Shipments resume early after Chickamauga lock gate repaired

photo A barge carrying a 200-ton generator stator was the first to "lock through" the recently repaired Chickamauga lock. The stator is on its way to the Kingston Fossil Plant in Roane County on the Clinch River.

The Chickamauga lock reopened Tuesday, restoring barge and recreational boat traffic to the upper third of the Tennessee River following an unexpected eight-day shutdown of the river artery.

The Army U.S. Corps of Engineers, which operates the 74-year-old lock, completed welds and steel reinforcements for the upper gate in less than half the time the agency originally expected it would take to fix cracks in the lock anchors.

At 1 p.m. Tuesday, the towboat Pioneer pushed through the repaired lock a 200-ton generator stator being shipped to TVA's Kingston Fossil Plant upstream on the Clinch River.

Matt Emmons, lockmaster at the Chickamauga Dam, said repair crews have worked around the clock to assess and ultimately re-weld and upgrade a cracked support beam on an anchor to the upper gate of the lock. The crack was discovered during a routine inspection last week.

The U.S. Army Corps of Engineers, which operates the lock, worked with engineers from TVA to assess the damage and come up with a correction program by the end of last week.

Originally, the Corps had expected the lock could be out of service for up to three weeks of repairs. But the problem was fixed in less than half that time.

"We were able to reopen the lock at 1 p.m., (Tuesday) and we're working now to move the barges that have been held up for the past week to get through the lock," Emmons said. "We've got some barges backed up, and we'll be moving them through as they come to the lock."

Serodino Inc., the Chattanooga-based barge operator that regularly hauls goods between Chattanooga and Knoxville, was forced last week to lay off the 16 employees that staff the tugboat that pushes barges along the upper portion of the Tennessee River.

Pete Serodino, who runs the barge company started by his father, said work crews were being called back to their jobs Tuesday once he learned of the reopening of the Chickmauga Lock.

"We're back in the saddle again," he said. "We're delighted to be back in business."

The aging Chickamauga Lock suffers from concrete growth in the rock aggregate that the Tennessee Valley Authority used in the 1930s to build the lock in Hixson. The Corps of Engineers, which took control of the lock in the 1980s, is using "aggressive maintenance," including extra anchor bolts and supports in the chamber walls, to preserve the lock while a new and bigger replacement lock is built.

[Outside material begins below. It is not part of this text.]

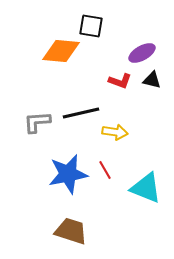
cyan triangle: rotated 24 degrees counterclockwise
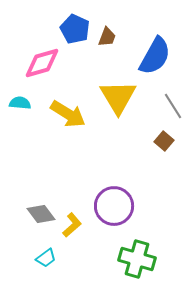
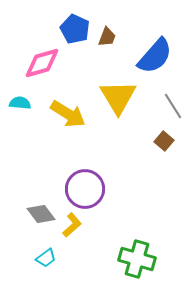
blue semicircle: rotated 12 degrees clockwise
purple circle: moved 29 px left, 17 px up
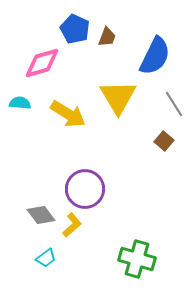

But work on the new lock was halted nearly three years ago when funds for such projects ran short in the Inland Waterways Trust Fund. Congress revamped the funding formula for the trust fund to provide extra money this year, but the Chickamauga Lock replacement is still behind bigger and more expensive projects at the Olmsted Lock and Dam on the Ohio River, the Lower Monongahela River in Pennsylvania and the Kentucky Lock in Western Kentucky.

The Corps estimates it will cost about $674 million and take six years or more to finish the new Chickamauga Lock.